Page extract:
How to make sure code has no data races in Go? - go

I'm writing a microservice that calls other microservices, for data that rarely updates (once in a day or once in a month). So I decided to create cache, and implemented this interface:
type StringCache interface {
Get(string) (string, bool)
Put(string, string)
}
internally it's just map[string]cacheItem, where
type cacheItem struct {
data string
expire_at time.Time
}
My coworker says that it's unsafe, and I need add mutex locks in my methods, because it will be used in parallel by different instances of http handler functions. I have a test for it, but it detects no data races, because it uses cache in one goroutine:
func TestStringCache(t *testing.T) {
testDuration := time.Millisecond * 10
cache := NewStringCache(testDuration / 2)
cache.Put("here", "this")
// Value put in cache should be in cache
res, ok := cache.Get("here")
assert.Equal(t, res, "this")
assert.True(t, ok)
// Values put in cache will eventually expire
time.Sleep(testDuration)
res, ok = cache.Get("here")
assert.Equal(t, res, "")
assert.False(t, ok)
}
So, my question is: how to rewrite this test that it detects data race (if it is present) when running with go test -race?

First thing first, the data race detector in Go is not some sort of formal prover which uses static code analysis but is rather a dynamic tool which instruments the compiled code in a special way to try to detect data races at runtime.
What this means is that if the race detector is lucky and it spots a data race, you ought to be sure there is a data race at the reported spot. But this also means that if the actual program flow did not make certain existing data race condition happen, the race detector won't spot and report it.
In oher words, the race detector does not have false positives but it is merely a best-effort tool.
So, in order to write race-free code you really have to rethink your approach.
It's best to start with this classic essay on the topic written by the author of the Go race detector, and once you have absorbed that there is no benign data races, you basically just train yourself to think about concurrently running theads of execution accessing your data each time you're architecting the data and the algorithms to manipulate it.

Given material:
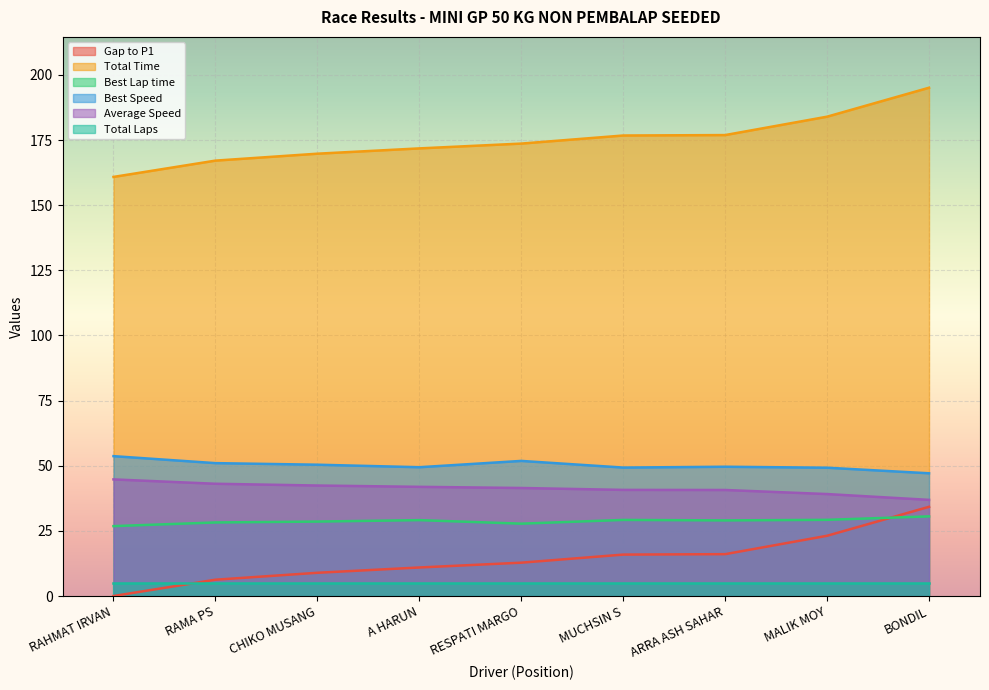

Between which two adjacent categories do Gap to P1 and Best Lap time first intersect?

MALIK MOY and BONDIL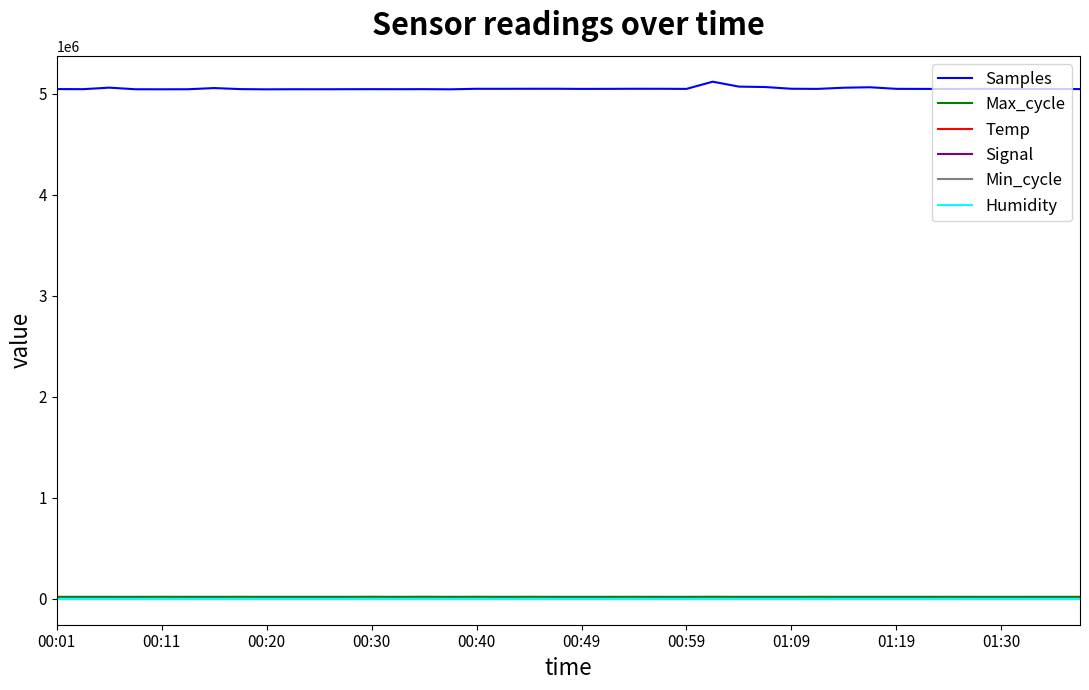

Which series has the largest total across all categories?

Samples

Work task: Carry on the thread about data races in Go, starting right after its last sentence. The listing plays no part in what comes next.

Exercise result:
For instance, you know (at least you should know if you have read the docs) that each incoming request to an HTTP server implemented using net/http is handled by a separate goroutine.
This means, that if you have a central (shared) data structure such as a cache which is to be accessed by the code which processes client requests, you do have multiple goroutines potentially accessing that shared data concurrently.
Now if you have another goroutine which updates that data, you do have a potential for a classic data race: while one goroutine is updating the data, another may read it.
As to the question at hand, two things:
First, Never ever use timers to test stuff. This does not work.
Second, for such a simple case as yours, using merely two goroutines completely suffices:
package main
import (
"testing"
"time"
)
type cacheItem struct {
data string
expire_at time.Time
}
type stringCache struct {
m map[string]cacheItem
exp time.Duration
}
func (sc *stringCache) Get(key string) (string, bool) {
if item, ok := sc.m[key]; !ok {
return "", false
} else {
return item.data, true
}
}
func (sc *stringCache) Put(key, data string) {
sc.m[key] = cacheItem{
data: data,
expire_at: time.Now().Add(sc.exp),
}
}
func NewStringCache(d time.Duration) *stringCache {
return &stringCache{
m: make(map[string]cacheItem),
exp: d,
}
}
func TestStringCache(t *testing.T) {
cache := NewStringCache(time.Minute)
ch := make(chan struct{})
go func() {
cache.Put("here", "this")
close(ch)
}()
_, _ = cache.Get("here")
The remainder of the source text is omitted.